▼
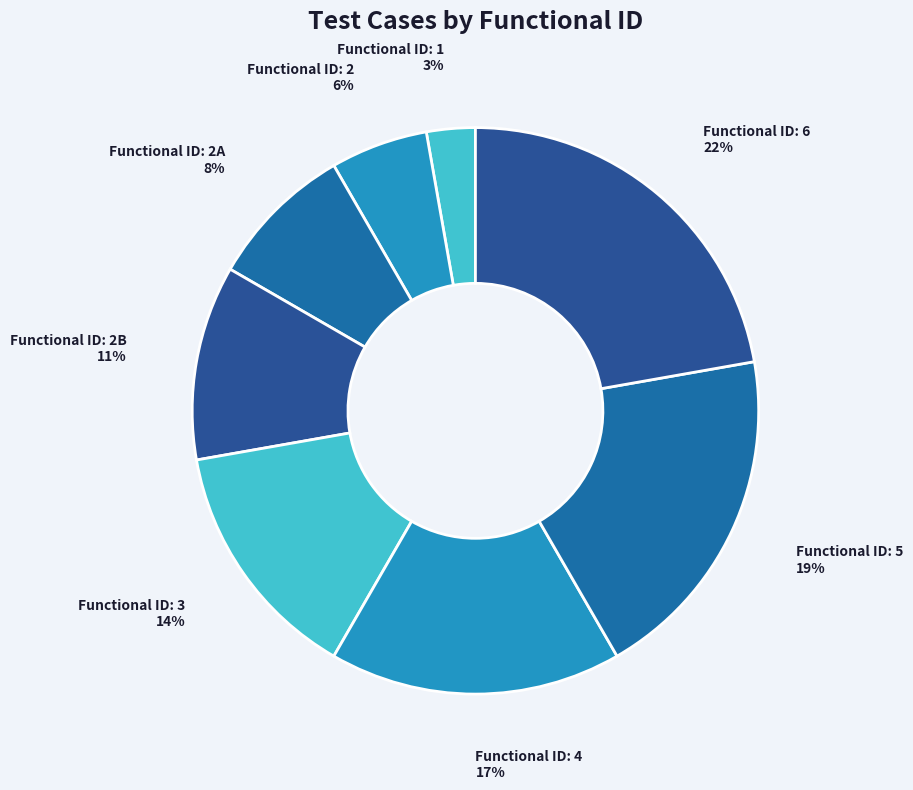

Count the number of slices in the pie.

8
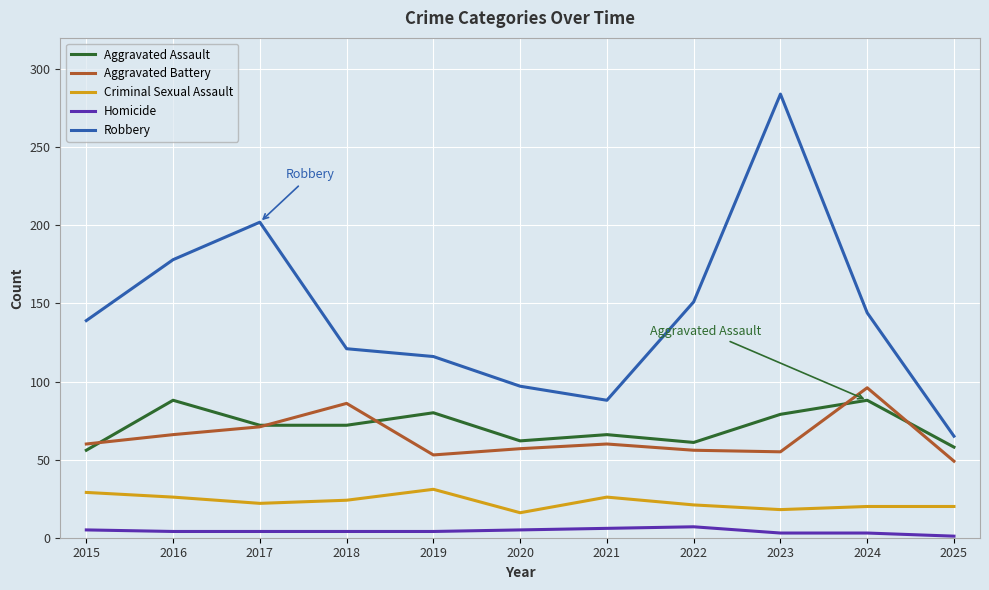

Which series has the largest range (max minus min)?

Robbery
▲
## REQUIRED WORK
Pull out every line of the rows above word for word, leaving out the pictures.

## RESULT
Count the number of slices in the pie.

8

Which series has the largest range (max minus min)?

Robbery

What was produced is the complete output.